Making Travel Sustainable | My Family Travels

Travel close to home, stay longer, and don’t go at all are key takeaways from ITB Berlin on how to make travel sustainable.

In a year when being able to sustain the rapid growth of global travel has been called into question, ITB Berlin’s first press conference underscored what was on everyone’s mind: sustainability. “Tourism is both at risk from climate change, and one of its causes,” noted the first speaker at the huge travel trade marketplace held March 7-11, 2018 in Berlin.

Map of Regions Impacted by Climate Change
ETC Reports that the countries most in need of sustainable development will be impacted first by climate change.

Sustainable Tourism is the Theme

Sustainable tourism: a fresh approach to travel that enhances welfare in host communities, while enriching the lives of visitors and those they come into contact with, has been the industry’s Holy Grail since the 1990s. Voluntourism, or giving back to destinations, has become a popular vacation option.

But the growth in tourists has outpaced efforts to help them travel better.

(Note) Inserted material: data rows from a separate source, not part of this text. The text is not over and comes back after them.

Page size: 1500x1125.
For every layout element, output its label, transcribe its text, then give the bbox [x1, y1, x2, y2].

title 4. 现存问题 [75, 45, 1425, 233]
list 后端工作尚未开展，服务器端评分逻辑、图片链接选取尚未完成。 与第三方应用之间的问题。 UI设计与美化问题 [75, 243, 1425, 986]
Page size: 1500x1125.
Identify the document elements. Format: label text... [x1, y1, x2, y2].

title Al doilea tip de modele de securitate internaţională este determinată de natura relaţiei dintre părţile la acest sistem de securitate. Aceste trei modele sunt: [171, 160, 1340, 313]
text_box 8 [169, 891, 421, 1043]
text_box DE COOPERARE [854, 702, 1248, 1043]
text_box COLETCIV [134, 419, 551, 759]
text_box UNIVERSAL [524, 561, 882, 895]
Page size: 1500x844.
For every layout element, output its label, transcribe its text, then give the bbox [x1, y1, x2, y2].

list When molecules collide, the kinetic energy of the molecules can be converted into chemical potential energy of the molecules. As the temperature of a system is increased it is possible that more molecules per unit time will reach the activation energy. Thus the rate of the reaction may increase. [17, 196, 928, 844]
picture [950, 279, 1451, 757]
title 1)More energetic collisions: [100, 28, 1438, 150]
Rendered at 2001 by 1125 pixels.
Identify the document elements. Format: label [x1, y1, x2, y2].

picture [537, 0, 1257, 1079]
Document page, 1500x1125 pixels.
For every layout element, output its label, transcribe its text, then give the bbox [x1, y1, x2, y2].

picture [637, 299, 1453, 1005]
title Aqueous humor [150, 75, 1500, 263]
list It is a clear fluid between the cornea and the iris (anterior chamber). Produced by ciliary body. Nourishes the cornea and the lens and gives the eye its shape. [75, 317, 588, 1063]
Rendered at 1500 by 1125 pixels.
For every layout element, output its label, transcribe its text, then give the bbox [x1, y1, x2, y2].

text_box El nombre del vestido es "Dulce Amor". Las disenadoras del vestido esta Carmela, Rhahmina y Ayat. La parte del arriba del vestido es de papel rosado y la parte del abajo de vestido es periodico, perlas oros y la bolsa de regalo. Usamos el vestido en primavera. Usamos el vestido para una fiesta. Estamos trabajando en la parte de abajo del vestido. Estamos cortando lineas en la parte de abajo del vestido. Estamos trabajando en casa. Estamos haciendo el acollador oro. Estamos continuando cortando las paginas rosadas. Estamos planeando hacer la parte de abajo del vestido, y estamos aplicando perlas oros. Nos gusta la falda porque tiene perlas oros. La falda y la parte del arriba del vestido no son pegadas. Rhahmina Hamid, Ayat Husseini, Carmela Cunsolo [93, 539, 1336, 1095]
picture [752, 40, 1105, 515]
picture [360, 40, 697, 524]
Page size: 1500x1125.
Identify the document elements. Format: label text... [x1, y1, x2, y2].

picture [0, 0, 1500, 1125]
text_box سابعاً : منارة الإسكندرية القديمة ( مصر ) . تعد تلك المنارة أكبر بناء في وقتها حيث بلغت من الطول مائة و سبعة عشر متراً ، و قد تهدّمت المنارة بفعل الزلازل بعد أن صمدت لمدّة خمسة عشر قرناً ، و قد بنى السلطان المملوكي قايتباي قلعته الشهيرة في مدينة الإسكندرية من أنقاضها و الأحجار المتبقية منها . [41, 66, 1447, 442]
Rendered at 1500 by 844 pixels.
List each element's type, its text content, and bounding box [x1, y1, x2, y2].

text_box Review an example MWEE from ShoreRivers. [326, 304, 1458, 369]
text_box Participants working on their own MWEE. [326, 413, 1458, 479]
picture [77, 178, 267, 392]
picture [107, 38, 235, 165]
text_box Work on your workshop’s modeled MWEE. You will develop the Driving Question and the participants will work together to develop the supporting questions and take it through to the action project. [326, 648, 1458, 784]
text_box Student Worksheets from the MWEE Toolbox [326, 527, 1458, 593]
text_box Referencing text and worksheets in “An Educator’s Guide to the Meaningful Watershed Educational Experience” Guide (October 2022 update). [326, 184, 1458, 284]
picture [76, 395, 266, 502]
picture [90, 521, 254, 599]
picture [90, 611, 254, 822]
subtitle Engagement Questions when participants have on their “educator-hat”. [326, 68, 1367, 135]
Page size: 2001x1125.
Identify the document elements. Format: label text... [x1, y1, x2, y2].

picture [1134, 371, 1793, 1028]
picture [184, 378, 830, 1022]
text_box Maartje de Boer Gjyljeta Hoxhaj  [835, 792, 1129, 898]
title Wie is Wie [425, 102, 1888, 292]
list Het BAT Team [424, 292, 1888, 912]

According to the UNWTO, in 2017, international tourist numbers grew a record 7% to reach 1.3 billion. As German Chancellor Angela Merkel told the ITB crowd, “Tourism is an example of the opportunities of globalization,” others noted that overtourism has become its own problem, with ‘Tourist Go Home’ protests roiling Venice, Barcelona, Hong Kong and other cities over the past year.

The opening conference by the European Travel Commission presented the study, “Tourism And Climate Change Mitigation – Embracing The Paris Agreement: Pathways To Decarbonisation” published by the ETC. Ironically, due to severe winter storms, only one panelist was present and the report’s lead scientist spoke via video conferencing.

Sustaining the Environment through Technology

The message was clear: achieving the goals of the COP21 Paris Climate Accord is an enormous challenge, requiring an estimated 70% reduction in the tourism industry’s carbon footprint from 2015 levels. Getting there will require big changes from all sectors, including aviation – which now accounts for 13% of all transport emissions within the European Union — and shipping.

Globally, the outlook is worse. Aviation emissions are expected to increase 300%-400% from 2010 to 2040. Technology used in new aircraft entering the market should achieve some energy efficiencies but, analysts said, new jet fuels are also essential.

Sustainable Numbers to Combat Overtourism

Findings from an IPK International survey done earlier in 2018 affirmed that nearly one quarter of all international tourists felt their destination was overcrowded, although only 9% said that impacted the quality of their trip.

Certain cities – most of them on travelers’ bucket lists — had a worse reputation for crowds: Mexico City (23%), Shanghai (22%), Venice (20%), Beijing (19%), Hong Kong (18%), Istanbul, Amsterdam and Florence (17% each) and Barcelona (16%) scored the most negative ratings.

Over the course of ITB Berlin, other workshops focused on ways that tourism organizations can steer tourist hordes to their least visited areas, to reduce overuse of facilities at the most popular ones.

Anti-tourism sign
Anti-tourism protests spread around the globe in 2017. Photo c. GDS-index.com

Sustaining the Environment by Raising Prices

The ETC report made 10 recommendations, including taxes on the use of fossil fuels in aviation, based on miles flown. Since tax subsidies on plane and cruise ship fuel currently keep travel prices artificially low, this move to raise costs would also reduce the frequency and distance of consumer trips, a controversial outcome.

Additionally, the ETC recommends that Europe’s national tourist organizations take climate developments into account in future promotion. For regions suffering from overtourism, this means marketing to a more upscale traveler so that fewer travelers would be required to provide the same revenue as mass tourism.

Sustaining the Environment by Curbing Wanderlust

Incentivize travelers to stay longer said other experts; it’s the best way to reduce damage from day trip tourism.

While popular with tour operators and hoteliers, this approach would adversely impact the cruise sector, whose megaships are blamed for environmental pollution at small ports of call and lesser developed islands.

There was also talk of only promoting travel to regions near the traveler’s home, in order to reduce travel time.

Given the millennials’ well-documented wanderlust, this may be the most challenging initiative of all.